# Freeze a Page to Cache Outputs

This page is a **live proof** that page-level freeze works. The code cells below were executed once via `great-docs freeze`, and their outputs are persisted in the repository's `_freeze/` directory. Every subsequent `great-docs build` reuses these cached outputs without re-executing the code.

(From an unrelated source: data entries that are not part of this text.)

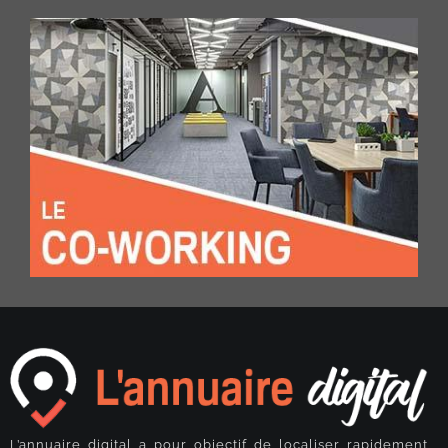
L’annuaire digital a pour objectif de localiser rapidement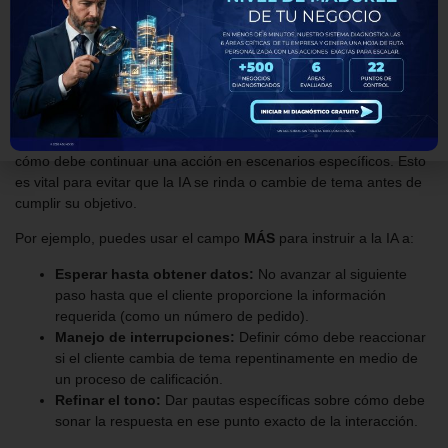
Detallado de la
Conversación
El campo
MÁS
es lo que otorga al Agente IA su capacidad
consultiva. Permite añadir instrucciones adicionales que guían
cómo debe continuar una acción en escenarios específicos. Esto
es vital para evitar que la IA se rinda o cambie de tema antes de
cumplir su objetivo.
Por ejemplo, puedes usar el campo
MÁS
para instruir a la IA a:
Esperar hasta obtener datos:
No avanzar al siguiente
paso hasta que el cliente proporcione la información
requerida (como un número de pedido).
Manejo de interrupciones:
Definir cómo debe reaccionar
si el cliente cambia de tema repentinamente en medio de
un proceso de calificación.
Refinar el tono:
Dar pautas específicas sobre cómo debe
sonar la respuesta en ese punto exacto de la interacción.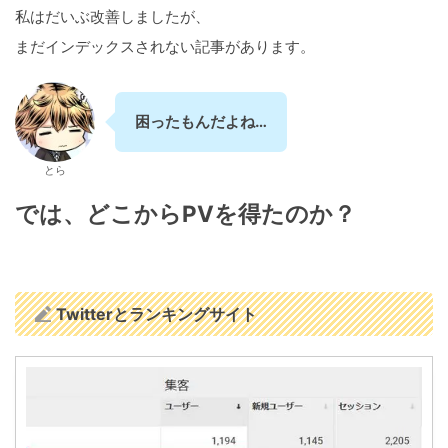
私はだいぶ改善しましたが、
まだインデックスされない記事があります。
困ったもんだよね…
とら
では、どこからPVを得たのか？
Twitterとランキングサイト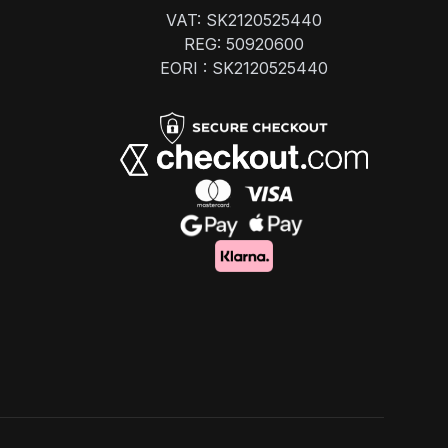
VAT: SK2120525440
REG: 50920600
EORI : SK2120525440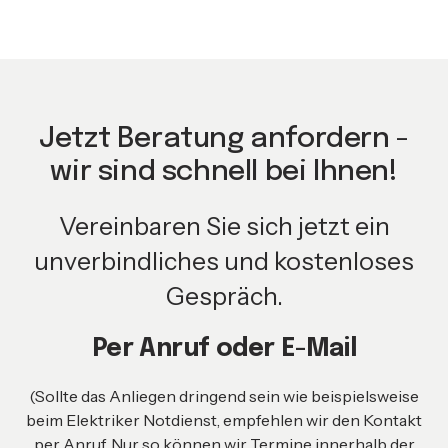
Jetzt Beratung anfordern -
wir sind schnell bei Ihnen!
Vereinbaren Sie sich jetzt ein
unverbindliches und kostenloses
Gespräch.
Per Anruf oder E-Mail
(Sollte das Anliegen dringend sein wie beispielsweise
beim Elektriker Notdienst, empfehlen wir den Kontakt
per Anruf. Nur so können wir Termine innerhalb der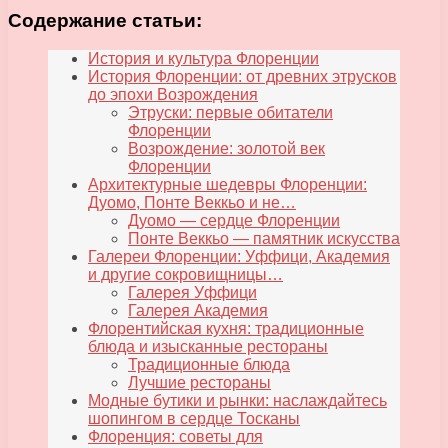
Содержание статьи:
История и культура Флоренции
История Флоренции: от древних этрусков
до эпохи Возрождения
Этруски: первые обитатели
Флоренции
Возрождение: золотой век
Флоренции
Архитектурные шедевры Флоренции:
Дуомо, Понте Веккьо и не…
Дуомо — сердце Флоренции
Понте Веккьо — памятник искусства
Галереи Флоренции: Уффици, Академия
и другие сокровищницы…
Галерея Уффици
Галерея Академия
Флорентийская кухня: традиционные
блюда и изысканные рестораны
Традиционные блюда
Лучшие рестораны
Модные бутики и рынки: наслаждайтесь
шопингом в сердце Тосканы
Флоренция: советы для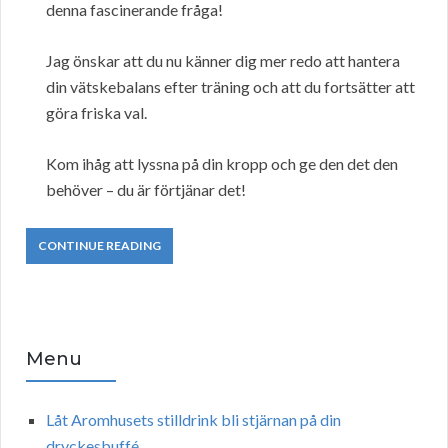
denna fascinerande fråga!
Jag önskar att du nu känner dig mer redo att hantera
din vätskebalans efter träning och att du fortsätter att
göra friska val.
Kom ihåg att lyssna på din kropp och ge den det den
behöver – du är förtjänar det!
CONTINUE READING
Menu
Låt Aromhusets stilldrink bli stjärnan på din
dryckesbuffé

> **Note: How to verify this works**
>
> Look at the "Executed at" timestamp below. If it shows a date in the past (not today's date), that means the code was **not re-executed** during this build -- the output was loaded from the freeze cache.


# Cached Computation


``` python
import datetime
import hashlib
import platform
import time

# Record when this cell actually executed
executed_at = datetime.datetime.now()
print(f"⏱️  Executed at: {executed_at.strftime('%Y-%m-%d %H:%M:%S')}")
print(f"   Python {platform.python_version()} on {platform.system()} ({platform.machine()})")
```


    ⏱️  Executed at: 2026-07-16 17:40:37
       Python 3.11.15 on Linux (x86_64)


The timestamp above is frozen. On a normal build, this cell is **skipped** -- Quarto loads the cached output from `_freeze/` instead of running the code.


# A "Slow" Computation

To make the demo more convincing, here's a computation that simulates expensive work:


``` python
# Simulate an expensive operation (e.g., MCMC sampling, model training)
print("Running expensive computation...")
start = time.time()

# Compute SHA-256 hashes in a loop (simulates ~2 seconds of work)
result = b"great-docs-freeze-demo"
for i in range(500_000):
    result = hashlib.sha256(result).digest()

elapsed = time.time() - start
final_hash = hashlib.sha256(result).hexdigest()[:16]

print(f"✓ Completed in {elapsed:.2f}s")
print(f"  Result hash: {final_hash}")
print(f"  Iterations: 500,000")
```


    Running expensive computation...
    ✓ Completed in 0.33s
      Result hash: 6ecf43c8b72d40b6
      Iterations: 500,000


Without freeze, this cell would add ~2 seconds to every build. With freeze enabled, the cached output is reused instantly.


# How This Page Is Configured

This page uses the simplified frontmatter syntax:

``` yaml
---
title: "Freeze a Page to Cache Outputs"
freeze: auto
---
```

During the build, Great Docs normalizes this to:

``` yaml
---
execute:
  freeze: auto
---
```

The `great-docs.yml` for this site has `freeze: auto` set -- Great Docs automatically handles restoring `_freeze/` into the build directory before Quarto renders. No extra scripts or configuration needed.


# Reproducing This

To update this page's cached outputs (for example, after changing the code above):


    Terminal


``` bash
great-docs freeze recipes/24-freeze-demo.qmd
git add _freeze/
git commit -m "Refresh freeze demo outputs"
```


This re-executes the cells, captures the new outputs in `_freeze/`, and the updated timestamp proves the refresh happened.